I still can't believe the way that stain disappeared:D
PS how do I lower Ph without lowering total alkalinity? would appreciate a helpful nudge from anyone on this question...
Yes, it could take that long to have the chlorine stabalize. Pools are very strang:D They all act a little differently:rolleyes: I had a very hard time balancing my water the first time I did the stain treatment - but I had the whole pool stained yellow, plus some really big stains on top of that. My ph was something that I had a really hard time keeping up too. As for how to lower ph without lowering the alkalinity - use muriatic acid, or ph down.
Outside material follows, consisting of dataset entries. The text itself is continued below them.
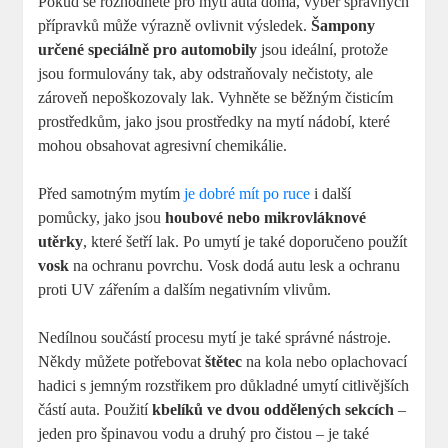
Pokud se rozhodnete pro mytí auta doma, výběr správných
přípravků může výrazně ovlivnit výsledek.
Šampony
určené speciálně pro automobily
jsou ideální, protože
jsou formulovány tak, aby odstraňovaly nečistoty, ale
zároveň nepoškozovaly lak. Vyhněte se běžným čisticím
prostředkům, jako jsou prostředky na mytí nádobí, které
mohou obsahovat agresivní chemikálie.
Před samotným mytím
je dobré mít po ruce
i další
pomůcky, jako jsou
houbové nebo mikrovláknové
utěrky
, které šetří lak. Po umytí je také doporučeno použít
vosk
na ochranu povrchu. Vosk dodá autu lesk a ochranu
proti UV zářením a dalším negativním vlivům.
Nedílnou součástí procesu mytí je také správné nástroje.
Někdy můžete potřebovat
štětec
na kola nebo oplachovací
hadici s jemným rozstřikem pro důkladné umytí citlivějších
částí auta. Použití
kbelíků ve dvou oddělených sekcích
–
jeden pro špinavou vodu a druhý pro čistou – je také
THis may lower the alk slightly - but very slightly, because the only way to get rid of alkalinity is to gas it off by aerating the water, which will then raise your ph:eek: It is a really good plan if you have high alk with low ph:) Just use some muriatic acid (be careful with it) You can go to the bleach calc and do more calcs, and it will help you with lowering the ph. I suggest you invest in a good test kit - it will save you tons of money in the long run, and lots of trips to the pool store;) Feel free to ask any other questions you may have.